As key indicators of market growth point skywards and business confidence increases, boards are looking to align every aspect of their business to the wider growth agenda. But, for many of these companies, not all of their internal functions are able to shift their sights from defence to offence at the same time (or at all, in some cases). This creates a disconnect between the board’s ambition and the operational reality – a common source of frustration for many senior executives.
So, why the sudden shift from defence to offence? New statistics from a number of key analysts indicate that the economy, and in turn business confidence, has turned increasingly positive over the past month. Just last week the OECD “sharply” upgraded its economic forecasts for the Eurozone. And, while there continue to be many conflicting reports ; for the UK in particular, the key indicators of market growth, consumer confidence, business confidence and M&A activity all appear to be heading north, while inflation and interest rates remain relatively flat.
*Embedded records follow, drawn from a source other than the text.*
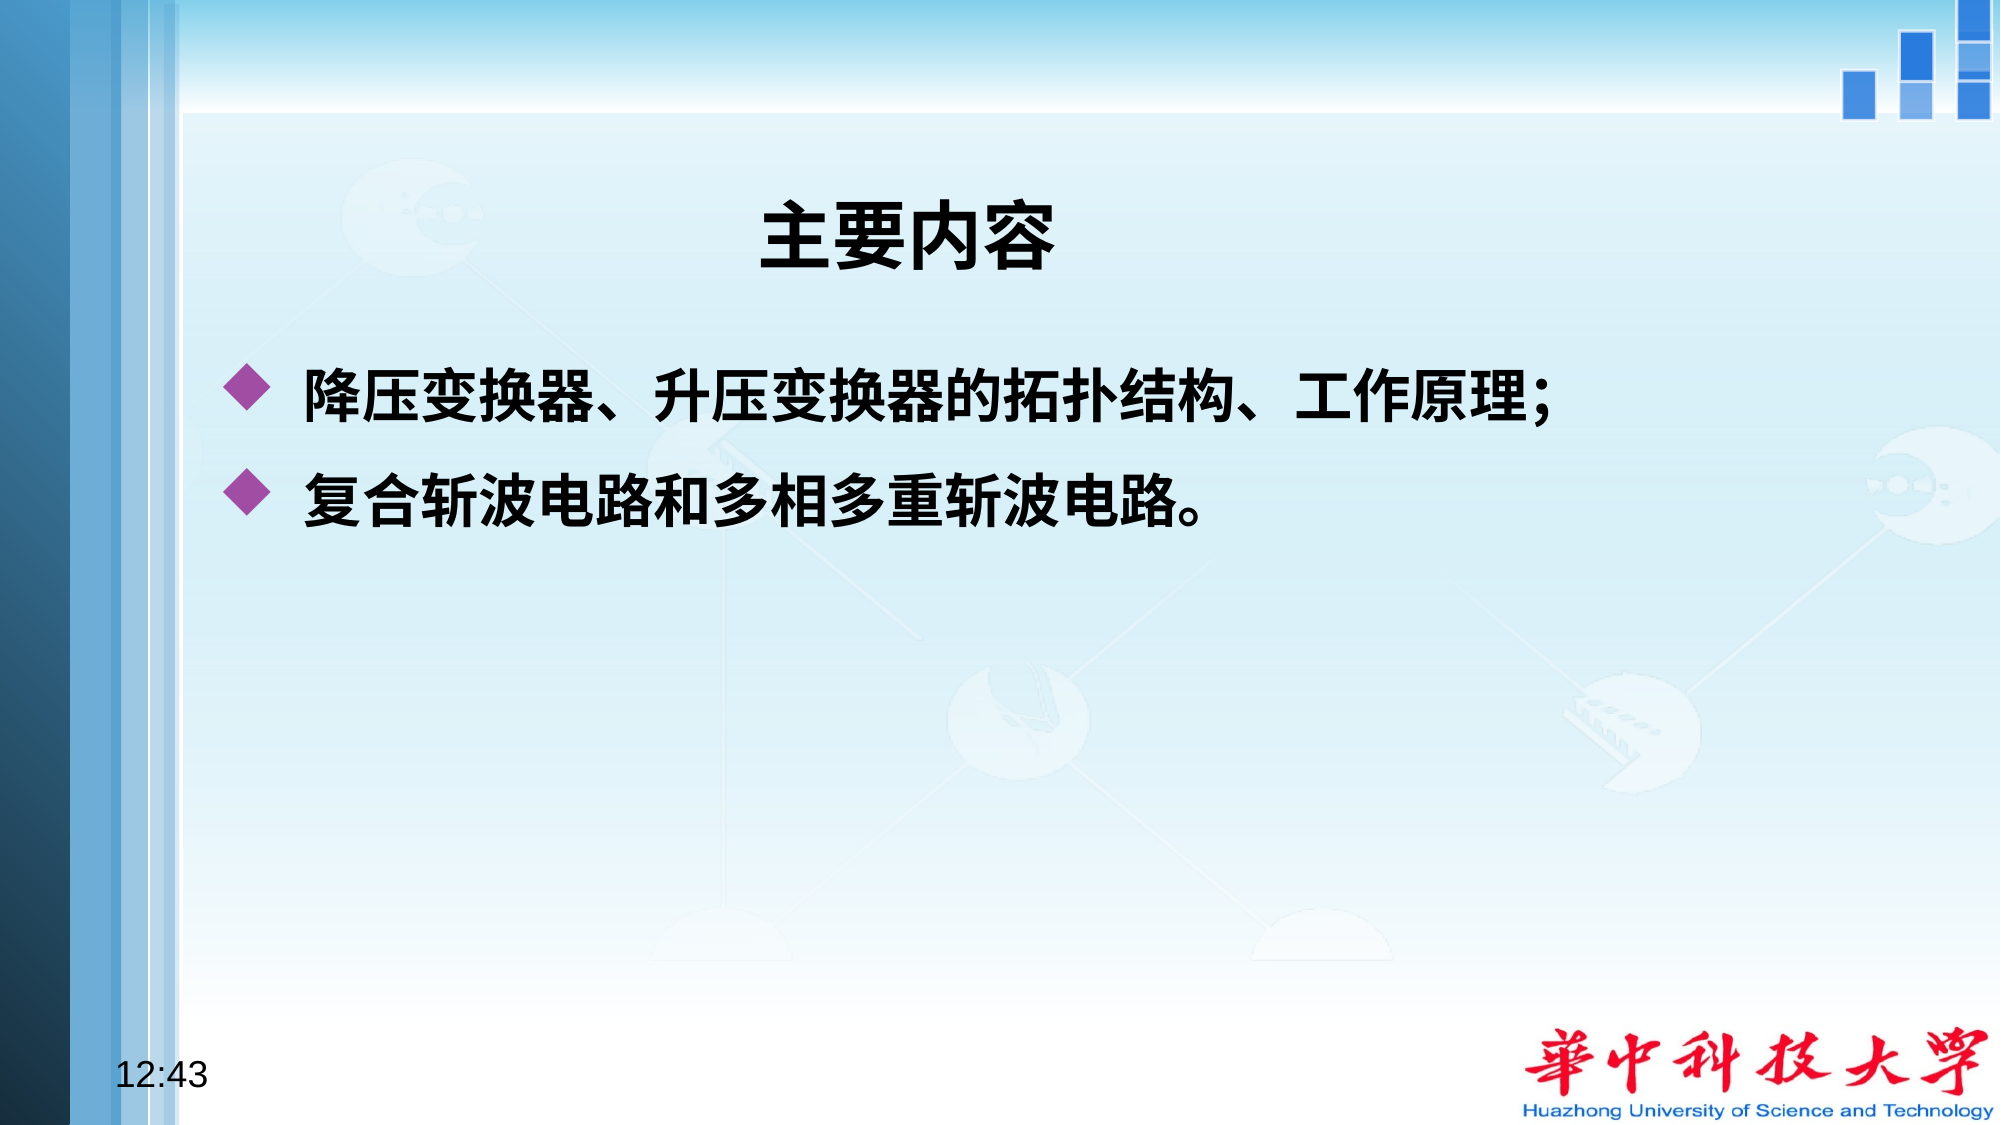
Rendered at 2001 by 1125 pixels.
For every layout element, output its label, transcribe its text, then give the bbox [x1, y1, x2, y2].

picture [175, 113, 2000, 965]
picture [1517, 1024, 2000, 1125]
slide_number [99, 1042, 567, 1103]
text_box 主要内容 降压变换器、升压变换器的拓扑结构、工作原理； 复合斩波电路和多相多重斩波电路。 [185, 180, 1852, 1003]
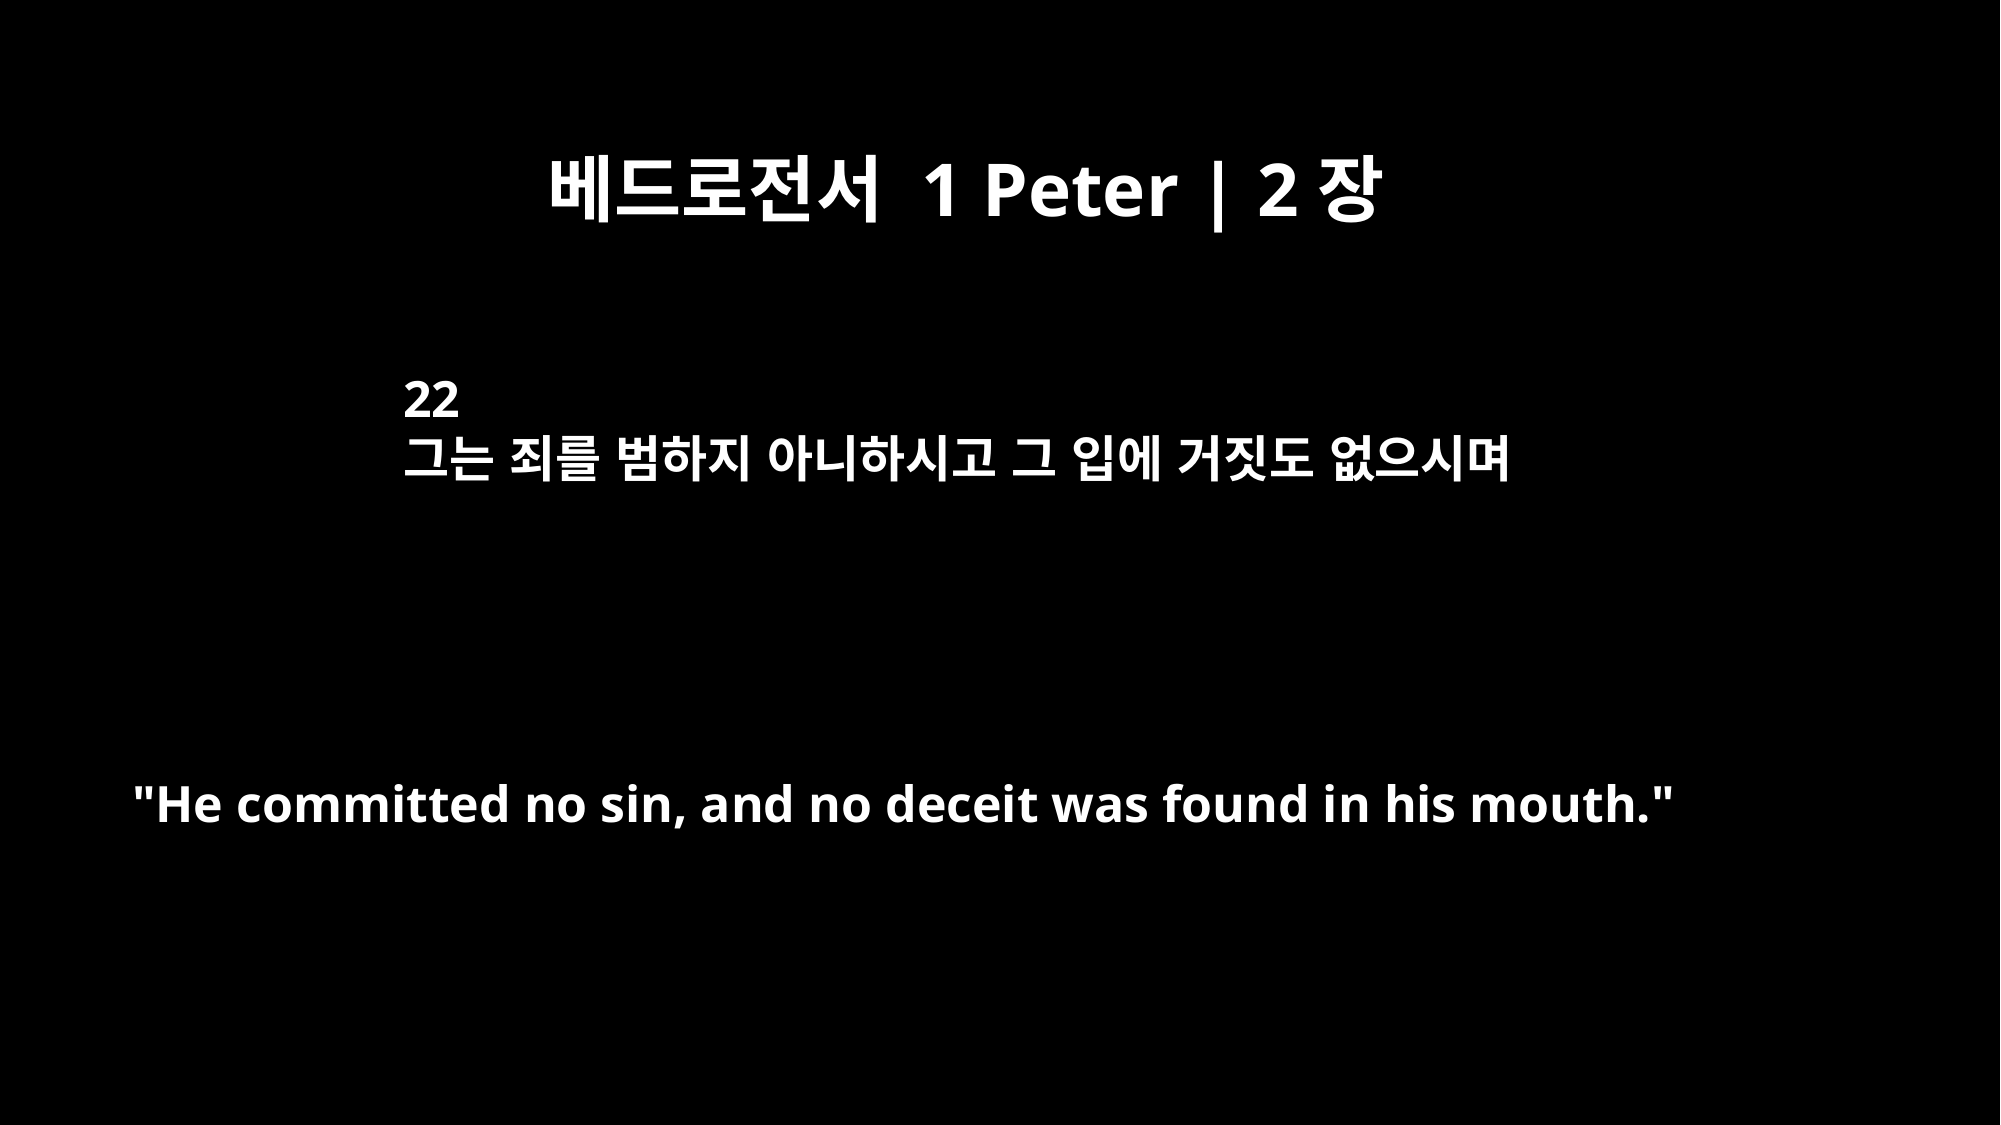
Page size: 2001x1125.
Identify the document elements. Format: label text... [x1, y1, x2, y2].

text_box 베드로전서 1 Peter | 2장 [532, 136, 1400, 239]
text_box "He committed no sin, and no deceit was found in his mouth." [117, 764, 1690, 840]
text_box 22 그는 죄를 범하지 아니하시고 그 입에 거짓도 없으시며 [388, 359, 1529, 495]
These conditions provide businesses made lean from the recession, a key opportunity for growth.However, although welcome, these market changes bring with them a new set of challenges for corporations the world over. Times of economic growth require new objectives, strategies and management practices. Ensuring that the business and all its functions are aligned to the overarching growth agenda is a complex task.
Connecting the sourcing process to the commercial agenda
For procurement – a traditionally defensive business lever – times of business growth often mean a decreased demand for, and understanding of, the value adding services that procurement provides. When business is booming, the “savings guys” become an administrative drag, limiting the ability to quickly capture new growth opportunities. This common view however is limiting. It does not account for the wider supplier management activities that inevitably increase during times of rapid expansion. During periods of growth, companies may loosen their cost controls to enable budget holders to seek out and find new opportunities that will increase business growth. The increased level of spend and the relaxation of cost controls can lead to higher levels of supply-led risk. All this at a time when the majority of the business is focused on the things that will drive forward momentum – not defending the current position. The best example of this can be seen in M&A deals. When an acquisition completes, the acquirer is typically left with a relatively dispersed and unknown supply network. Consolidation, integration and alignment to corporate objectives is an often overlooked but crucial aspect of the deal, that if not properly managed, can detract significant value. As maverick spend and invisible supplier activities rise, this can result in value leakage and the potential larger issues of failure to meet regulatory compliance or the occurrence of unethical practices. Overcoming M&A challenges through effective procurement practices then becomes a significant challenge for many.So why then is procurement often overlooked as a key component in the growth phase? Once again, it all comes down to perceptions of the function. It’s no surprise that for a function primarily associated with savings, times of expansion facilitate the notion that procurement is an administrative burden that slows down growth initiatives.
Overcoming the perception problem
Shifting corporate management’s attitudes towards procurement is a challenge that looks set to test the function for the foreseeable future. But, in an era of growth and expansion there are a few “quick wins” that procurement can implement to ensure its recognition as a strategic tool:
- Act as facilitator between stakeholders and suppliers: Focus on drawing out innovations, synergies and better ways of working
- Share knowledge of good commercial contracting: If stakeholders want to manage their own supplier relationships, switch to advisor mode and offer guidance around how best to setup and use contracts throughout the relationship’s lifecycle
- Connect procurement to the commercial agenda: Further to the above, approach each of your key stakeholders and find out what they are trying to achieve (and challenges in doing so). Take savings off the table as a discussion point and instead focus on how different spend behaviors, or using suppliers in a different way, could overcome these challenges
- Connecting with the board’s agenda: By highlighting the critical areas that might hinder growth, increase risks (such as a supplier failure) or detract fromshareholder value – procurement guarantees its involvement in board-level conversations and improves the perception of procurement as a key business function capable of furthering the growth agenda.
For procurement to be truly connected to the wider corporate growth agenda, CPOs and sourcing team leaders must be able to effectively influence internal stakeholders, engaging them on a level beyond cost reduction. The ability to draw out solutions from the external supply market and combine with knowledge of effective sourcing practices will see procurement shift the negative ‘cost cutter’ perception toward a more positive perception of a commercial partner.